(Stored items from a collection)
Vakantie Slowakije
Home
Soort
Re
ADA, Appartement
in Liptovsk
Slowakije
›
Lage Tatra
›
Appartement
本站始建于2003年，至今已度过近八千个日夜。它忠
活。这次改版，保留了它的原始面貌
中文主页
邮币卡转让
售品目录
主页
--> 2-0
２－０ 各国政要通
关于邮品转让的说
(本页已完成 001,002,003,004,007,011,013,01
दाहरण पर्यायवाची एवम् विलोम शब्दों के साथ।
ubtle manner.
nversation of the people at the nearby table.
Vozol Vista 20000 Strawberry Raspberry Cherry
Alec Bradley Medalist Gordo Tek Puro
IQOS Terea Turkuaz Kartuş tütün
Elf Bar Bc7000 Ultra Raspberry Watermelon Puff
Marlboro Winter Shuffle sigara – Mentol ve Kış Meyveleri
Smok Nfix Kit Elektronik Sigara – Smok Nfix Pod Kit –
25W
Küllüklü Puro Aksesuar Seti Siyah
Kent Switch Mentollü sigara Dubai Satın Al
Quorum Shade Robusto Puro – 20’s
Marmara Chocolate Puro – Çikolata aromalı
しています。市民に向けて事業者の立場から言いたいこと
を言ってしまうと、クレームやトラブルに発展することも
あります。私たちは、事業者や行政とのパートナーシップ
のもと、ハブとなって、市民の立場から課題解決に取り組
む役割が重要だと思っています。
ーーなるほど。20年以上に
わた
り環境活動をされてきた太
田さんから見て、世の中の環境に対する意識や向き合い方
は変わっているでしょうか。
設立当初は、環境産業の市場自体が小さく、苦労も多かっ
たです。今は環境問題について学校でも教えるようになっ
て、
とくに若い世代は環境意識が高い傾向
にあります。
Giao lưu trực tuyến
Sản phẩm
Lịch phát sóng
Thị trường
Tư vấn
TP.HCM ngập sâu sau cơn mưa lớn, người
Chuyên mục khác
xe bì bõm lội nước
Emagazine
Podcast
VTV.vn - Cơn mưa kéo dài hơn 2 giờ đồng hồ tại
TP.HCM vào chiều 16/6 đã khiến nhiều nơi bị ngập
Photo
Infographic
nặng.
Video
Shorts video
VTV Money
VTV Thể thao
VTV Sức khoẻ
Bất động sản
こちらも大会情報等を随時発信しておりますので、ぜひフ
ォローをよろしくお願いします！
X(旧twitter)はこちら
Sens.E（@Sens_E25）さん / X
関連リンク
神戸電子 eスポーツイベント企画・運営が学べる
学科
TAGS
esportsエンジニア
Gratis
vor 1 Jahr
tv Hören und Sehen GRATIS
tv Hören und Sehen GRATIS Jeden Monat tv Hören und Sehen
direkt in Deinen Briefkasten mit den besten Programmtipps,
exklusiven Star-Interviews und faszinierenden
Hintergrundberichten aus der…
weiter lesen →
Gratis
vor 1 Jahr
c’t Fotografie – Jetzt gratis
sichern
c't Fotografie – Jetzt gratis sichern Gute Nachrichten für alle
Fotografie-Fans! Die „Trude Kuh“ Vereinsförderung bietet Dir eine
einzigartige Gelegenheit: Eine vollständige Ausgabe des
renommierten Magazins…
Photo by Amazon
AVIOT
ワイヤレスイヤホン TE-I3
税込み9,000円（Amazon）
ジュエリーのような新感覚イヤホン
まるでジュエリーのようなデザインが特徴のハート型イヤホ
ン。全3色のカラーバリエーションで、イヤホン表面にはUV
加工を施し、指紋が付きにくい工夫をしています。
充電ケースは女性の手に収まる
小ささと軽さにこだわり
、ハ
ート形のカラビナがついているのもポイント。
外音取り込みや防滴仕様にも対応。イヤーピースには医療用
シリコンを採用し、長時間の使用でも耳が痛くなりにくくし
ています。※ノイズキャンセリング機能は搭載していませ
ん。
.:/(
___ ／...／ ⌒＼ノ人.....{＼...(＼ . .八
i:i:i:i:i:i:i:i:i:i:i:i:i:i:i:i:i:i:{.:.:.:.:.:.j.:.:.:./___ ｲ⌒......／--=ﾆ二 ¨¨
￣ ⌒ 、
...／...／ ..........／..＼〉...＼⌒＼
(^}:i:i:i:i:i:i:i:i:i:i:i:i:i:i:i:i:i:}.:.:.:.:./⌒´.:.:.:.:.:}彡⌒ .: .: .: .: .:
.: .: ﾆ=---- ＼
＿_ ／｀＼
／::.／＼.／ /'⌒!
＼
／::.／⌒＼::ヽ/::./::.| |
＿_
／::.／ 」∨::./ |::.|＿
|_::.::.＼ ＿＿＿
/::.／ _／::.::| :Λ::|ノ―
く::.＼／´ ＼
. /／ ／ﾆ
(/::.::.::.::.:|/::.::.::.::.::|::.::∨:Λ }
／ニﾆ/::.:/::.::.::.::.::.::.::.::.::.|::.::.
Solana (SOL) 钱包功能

- _EXERCISE AIM_
Output each record above exactly, omitting nothing.

- _ANSWER SPACE_
Vakantie Slowakije
Home
Soort
Re
ADA, Appartement
in Liptovsk
Slowakije
›
Lage Tatra
›
Appartement
本站始建于2003年，至今已度过近八千个日夜。它忠
活。这次改版，保留了它的原始面貌
中文主页
邮币卡转让
售品目录
主页
--> 2-0
２－０ 各国政要通
关于邮品转让的说
(本页已完成 001,002,003,004,007,011,013,01
दाहरण पर्यायवाची एवम् विलोम शब्दों के साथ।
ubtle manner.
nversation of the people at the nearby table.
Vozol Vista 20000 Strawberry Raspberry Cherry
Alec Bradley Medalist Gordo Tek Puro
IQOS Terea Turkuaz Kartuş tütün
Elf Bar Bc7000 Ultra Raspberry Watermelon Puff
Marlboro Winter Shuffle sigara – Mentol ve Kış Meyveleri
Smok Nfix Kit Elektronik Sigara – Smok Nfix Pod Kit –
25W
Küllüklü Puro Aksesuar Seti Siyah
Kent Switch Mentollü sigara Dubai Satın Al
Quorum Shade Robusto Puro – 20’s
Marmara Chocolate Puro – Çikolata aromalı
しています。市民に向けて事業者の立場から言いたいこと
を言ってしまうと、クレームやトラブルに発展することも
あります。私たちは、事業者や行政とのパートナーシップ
のもと、ハブとなって、市民の立場から課題解決に取り組
む役割が重要だと思っています。
ーーなるほど。20年以上に
わた
り環境活動をされてきた太
田さんから見て、世の中の環境に対する意識や向き合い方
は変わっているでしょうか。
設立当初は、環境産業の市場自体が小さく、苦労も多かっ
たです。今は環境問題について学校でも教えるようになっ
て、
とくに若い世代は環境意識が高い傾向
にあります。
Giao lưu trực tuyến
Sản phẩm
Lịch phát sóng
Thị trường
Tư vấn
TP.HCM ngập sâu sau cơn mưa lớn, người
Chuyên mục khác
xe bì bõm lội nước
Emagazine
Podcast
VTV.vn - Cơn mưa kéo dài hơn 2 giờ đồng hồ tại
TP.HCM vào chiều 16/6 đã khiến nhiều nơi bị ngập
Photo
Infographic
nặng.
Video
Shorts video
VTV Money
VTV Thể thao
VTV Sức khoẻ
Bất động sản
こちらも大会情報等を随時発信しておりますので、ぜひフ
ォローをよろしくお願いします！
X(旧twitter)はこちら
Sens.E（@Sens_E25）さん / X
関連リンク
神戸電子 eスポーツイベント企画・運営が学べる
学科
TAGS
esportsエンジニア
Gratis
vor 1 Jahr
tv Hören und Sehen GRATIS
tv Hören und Sehen GRATIS Jeden Monat tv Hören und Sehen
direkt in Deinen Briefkasten mit den besten Programmtipps,
exklusiven Star-Interviews und faszinierenden
Hintergrundberichten aus der…
weiter lesen →
Gratis
vor 1 Jahr
c’t Fotografie – Jetzt gratis
sichern
c't Fotografie – Jetzt gratis sichern Gute Nachrichten für alle
Fotografie-Fans! Die „Trude Kuh“ Vereinsförderung bietet Dir eine
einzigartige Gelegenheit: Eine vollständige Ausgabe des
renommierten Magazins…
Photo by Amazon
AVIOT
ワイヤレスイヤホン TE-I3
税込み9,000円（Amazon）
ジュエリーのような新感覚イヤホン
まるでジュエリーのようなデザインが特徴のハート型イヤホ
ン。全3色のカラーバリエーションで、イヤホン表面にはUV
加工を施し、指紋が付きにくい工夫をしています。
充電ケースは女性の手に収まる
小ささと軽さにこだわり
、ハ
ート形のカラビナがついているのもポイント。
外音取り込みや防滴仕様にも対応。イヤーピースには医療用
シリコンを採用し、長時間の使用でも耳が痛くなりにくくし
ています。※ノイズキャンセリング機能は搭載していませ
ん。
.:/(
___ ／...／ ⌒＼ノ人.....{＼...(＼ . .八
i:i:i:i:i:i:i:i:i:i:i:i:i:i:i:i:i:i:{.:.:.:.:.:.j.:.:.:./___ ｲ⌒......／--=ﾆ二 ¨¨
￣ ⌒ 、
...／...／ ..........／..＼〉...＼⌒＼
(^}:i:i:i:i:i:i:i:i:i:i:i:i:i:i:i:i:i:}.:.:.:.:./⌒´.:.:.:.:.:}彡⌒ .: .: .: .: .:
.: .: ﾆ=---- ＼
＿_ ／｀＼
／::.／＼.／ /'⌒!
＼
／::.／⌒＼::ヽ/::./::.| |
＿_
／::.／ 」∨::./ |::.|＿
|_::.::.＼ ＿＿＿
/::.／ _／::.::| :Λ::|ノ―
く::.＼／´ ＼
. /／ ／ﾆ
(/::.::.::.::.:|/::.::.::.::.::|::.::∨:Λ }
／ニﾆ/::.:/::.::.::.::.::.::.::.::.::.|::.::.
Solana (SOL) 钱包功能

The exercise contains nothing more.